• WORK REQUIRED: In full and word for word, print the data below.

(Dataset entries)
+ + + + + + +

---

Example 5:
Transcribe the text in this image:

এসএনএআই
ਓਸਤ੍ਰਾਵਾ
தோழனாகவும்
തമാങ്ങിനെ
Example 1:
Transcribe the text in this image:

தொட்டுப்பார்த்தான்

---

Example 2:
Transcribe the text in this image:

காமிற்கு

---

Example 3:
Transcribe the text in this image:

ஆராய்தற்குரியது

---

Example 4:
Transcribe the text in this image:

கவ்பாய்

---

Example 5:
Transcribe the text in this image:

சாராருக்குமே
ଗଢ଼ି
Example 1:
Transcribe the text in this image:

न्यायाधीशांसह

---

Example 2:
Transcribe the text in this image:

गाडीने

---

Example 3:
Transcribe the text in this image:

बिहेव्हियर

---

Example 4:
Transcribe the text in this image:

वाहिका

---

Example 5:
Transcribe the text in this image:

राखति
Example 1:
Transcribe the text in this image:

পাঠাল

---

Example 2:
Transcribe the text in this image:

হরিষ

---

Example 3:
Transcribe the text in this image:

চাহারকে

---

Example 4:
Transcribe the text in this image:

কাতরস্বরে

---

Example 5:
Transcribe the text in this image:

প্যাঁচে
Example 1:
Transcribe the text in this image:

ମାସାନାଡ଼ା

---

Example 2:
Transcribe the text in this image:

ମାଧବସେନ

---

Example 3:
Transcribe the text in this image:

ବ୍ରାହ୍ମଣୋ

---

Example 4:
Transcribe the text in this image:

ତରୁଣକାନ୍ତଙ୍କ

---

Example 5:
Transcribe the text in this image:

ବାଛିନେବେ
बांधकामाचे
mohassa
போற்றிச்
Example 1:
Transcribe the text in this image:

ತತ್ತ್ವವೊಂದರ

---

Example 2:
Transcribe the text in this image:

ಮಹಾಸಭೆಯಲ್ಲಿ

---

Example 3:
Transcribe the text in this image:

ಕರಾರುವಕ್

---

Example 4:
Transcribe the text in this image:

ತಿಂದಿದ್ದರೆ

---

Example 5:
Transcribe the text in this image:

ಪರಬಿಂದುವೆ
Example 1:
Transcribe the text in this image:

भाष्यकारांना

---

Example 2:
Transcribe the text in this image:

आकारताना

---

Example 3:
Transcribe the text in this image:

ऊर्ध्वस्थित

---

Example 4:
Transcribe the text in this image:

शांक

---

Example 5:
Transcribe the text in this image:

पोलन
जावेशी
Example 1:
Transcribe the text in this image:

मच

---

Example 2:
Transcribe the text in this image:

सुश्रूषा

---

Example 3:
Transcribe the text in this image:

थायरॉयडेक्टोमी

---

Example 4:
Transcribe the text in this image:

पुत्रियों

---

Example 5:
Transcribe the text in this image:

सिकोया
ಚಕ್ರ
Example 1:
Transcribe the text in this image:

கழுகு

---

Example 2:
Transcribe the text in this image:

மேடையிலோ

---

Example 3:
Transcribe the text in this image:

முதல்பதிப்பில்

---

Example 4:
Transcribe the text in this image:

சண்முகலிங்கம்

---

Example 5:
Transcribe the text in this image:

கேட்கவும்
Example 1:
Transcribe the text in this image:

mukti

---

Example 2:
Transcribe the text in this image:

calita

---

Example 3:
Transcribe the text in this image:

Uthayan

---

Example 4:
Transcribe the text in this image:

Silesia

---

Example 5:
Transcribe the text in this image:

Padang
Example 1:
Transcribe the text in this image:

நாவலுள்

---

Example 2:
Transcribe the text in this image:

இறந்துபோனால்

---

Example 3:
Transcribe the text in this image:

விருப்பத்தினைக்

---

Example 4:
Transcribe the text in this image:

+ + + + + + +

• SOLUTION BELOW:
---

Example 5:
Transcribe the text in this image:

এসএনএআই
ਓਸਤ੍ਰਾਵਾ
தோழனாகவும்
തമാങ്ങിനെ
Example 1:
Transcribe the text in this image:

தொட்டுப்பார்த்தான்

---

Example 2:
Transcribe the text in this image:

காமிற்கு

---

Example 3:
Transcribe the text in this image:

ஆராய்தற்குரியது

---

Example 4:
Transcribe the text in this image:

கவ்பாய்

---

Example 5:
Transcribe the text in this image:

சாராருக்குமே
ଗଢ଼ି
Example 1:
Transcribe the text in this image:

न्यायाधीशांसह

---

Example 2:
Transcribe the text in this image:

गाडीने

---

Example 3:
Transcribe the text in this image:

बिहेव्हियर

---

Example 4:
Transcribe the text in this image:

वाहिका

---

Example 5:
Transcribe the text in this image:

राखति
Example 1:
Transcribe the text in this image:

পাঠাল

---

Example 2:
Transcribe the text in this image:

হরিষ

---

Example 3:
Transcribe the text in this image:

চাহারকে

---

Example 4:
Transcribe the text in this image:

কাতরস্বরে

---

Example 5:
Transcribe the text in this image:

প্যাঁচে
Example 1:
Transcribe the text in this image:

ମାସାନାଡ଼ା

---

Example 2:
Transcribe the text in this image:

ମାଧବସେନ

---

Example 3:
Transcribe the text in this image:

ବ୍ରାହ୍ମଣୋ

---

Example 4:
Transcribe the text in this image:

ତରୁଣକାନ୍ତଙ୍କ

---

Example 5:
Transcribe the text in this image:

ବାଛିନେବେ
बांधकामाचे
mohassa
போற்றிச்
Example 1:
Transcribe the text in this image:

ತತ್ತ್ವವೊಂದರ

---

Example 2:
Transcribe the text in this image:

ಮಹಾಸಭೆಯಲ್ಲಿ

---

Example 3:
Transcribe the text in this image:

ಕರಾರುವಕ್

---

Example 4:
Transcribe the text in this image:

ತಿಂದಿದ್ದರೆ

---

Example 5:
Transcribe the text in this image:

ಪರಬಿಂದುವೆ
Example 1:
Transcribe the text in this image:

भाष्यकारांना

---

Example 2:
Transcribe the text in this image:

आकारताना

---

Example 3:
Transcribe the text in this image:

ऊर्ध्वस्थित

---

Example 4:
Transcribe the text in this image:

शांक

---

Example 5:
Transcribe the text in this image:

पोलन
जावेशी
Example 1:
Transcribe the text in this image:

मच

---

Example 2:
Transcribe the text in this image:

सुश्रूषा

---

Example 3:
Transcribe the text in this image:

थायरॉयडेक्टोमी

---

Example 4:
Transcribe the text in this image:

पुत्रियों

---

Example 5:
Transcribe the text in this image:

सिकोया
ಚಕ್ರ
Example 1:
Transcribe the text in this image:

கழுகு

---

Example 2:
Transcribe the text in this image:

மேடையிலோ

---

Example 3:
Transcribe the text in this image:

முதல்பதிப்பில்

---

Example 4:
Transcribe the text in this image:

சண்முகலிங்கம்

---

Example 5:
Transcribe the text in this image:

கேட்கவும்
Example 1:
Transcribe the text in this image:

mukti

---

Example 2:
Transcribe the text in this image:

calita

---

Example 3:
Transcribe the text in this image:

Uthayan

---

Example 4:
Transcribe the text in this image:

Silesia

---

Example 5:
Transcribe the text in this image:

Padang
Example 1:
Transcribe the text in this image:

நாவலுள்

---

Example 2:
Transcribe the text in this image:

இறந்துபோனால்

---

Example 3:
Transcribe the text in this image:

விருப்பத்தினைக்

---

Example 4:
Transcribe the text in this image:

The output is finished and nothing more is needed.